Jordan Spieth on the 3rd tee during the final round of the 2015 Masters at Augusta National Golf Club.
And to the victor goes the spoils!
You got that right. It's a large cash prize to the winner. Last year Jordan Spieth raked in $1.8 million as the winner, and even the guy who finished in 23rd won more than $100K.
Beyond that, the Masters champion automatically gets to play in the other three majors for the following five years, and he gets to play at the Masters for life. Not only is the green jacket highly coveted, it's really a career-changer for a lot of players.
Tiger Woods is probably going to win this, right?

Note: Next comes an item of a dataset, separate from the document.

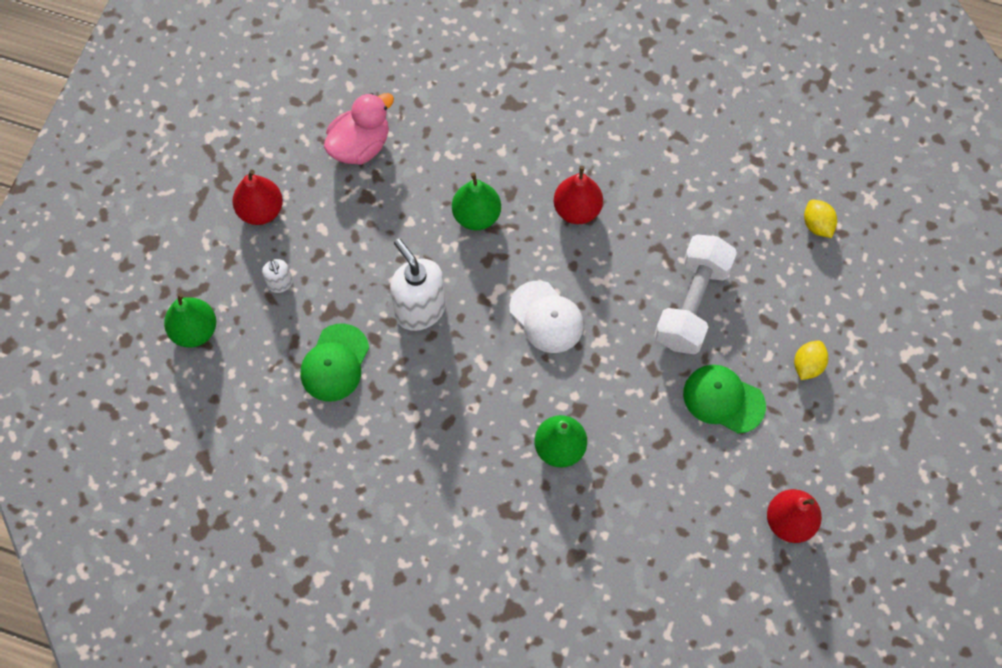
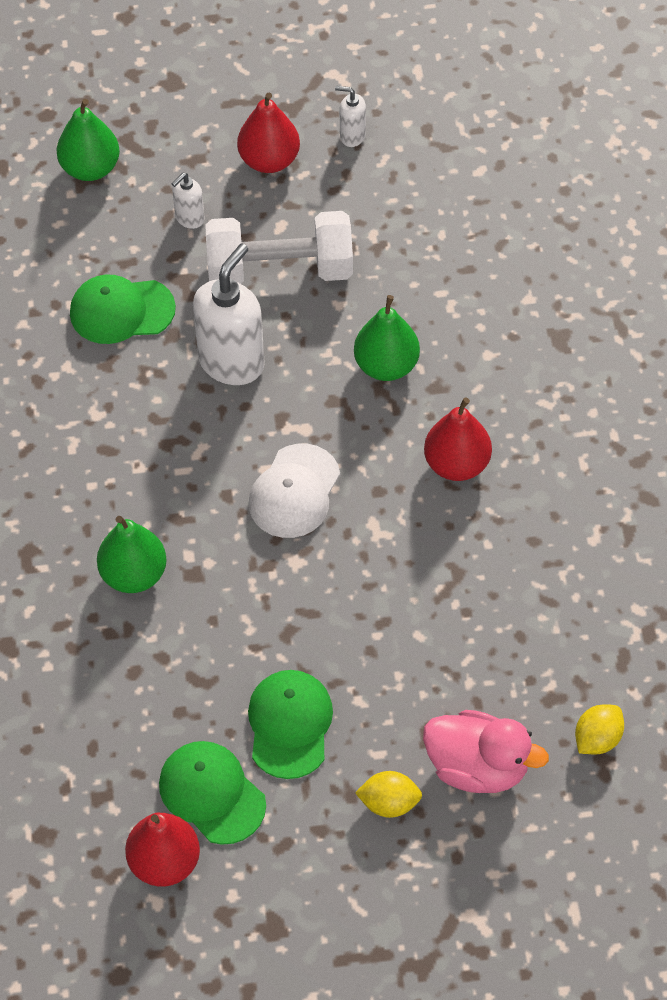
camera: 65 degrees right, 10 degrees down
pink duck [324,93,394,165] -> pink duck moved to [423,710,549,793]
white dumbbell [654,234,737,354] -> white dumbbell moved to [206,211,353,284]
none -> green cap [159,741,266,845]
none -> white soap dispenser [335,86,366,147]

Tiger Woods celebrates after sinking a putt to win the Masters in 1997.
Actually, he's not even playing this year, he's --
What, does he have a date with some --
We're not even going there. He's injured. Do you have any other questions?
Yeah, so whoever has the best score after the fourth and final round on Sunday is the winner, correct?
Yes, the best aggregate score, lower being better, unless there's a tie and it goes to a playoff.
Wait, there likes a regular season and playoffs?
Now you're just messing with me. You're on your own, pal.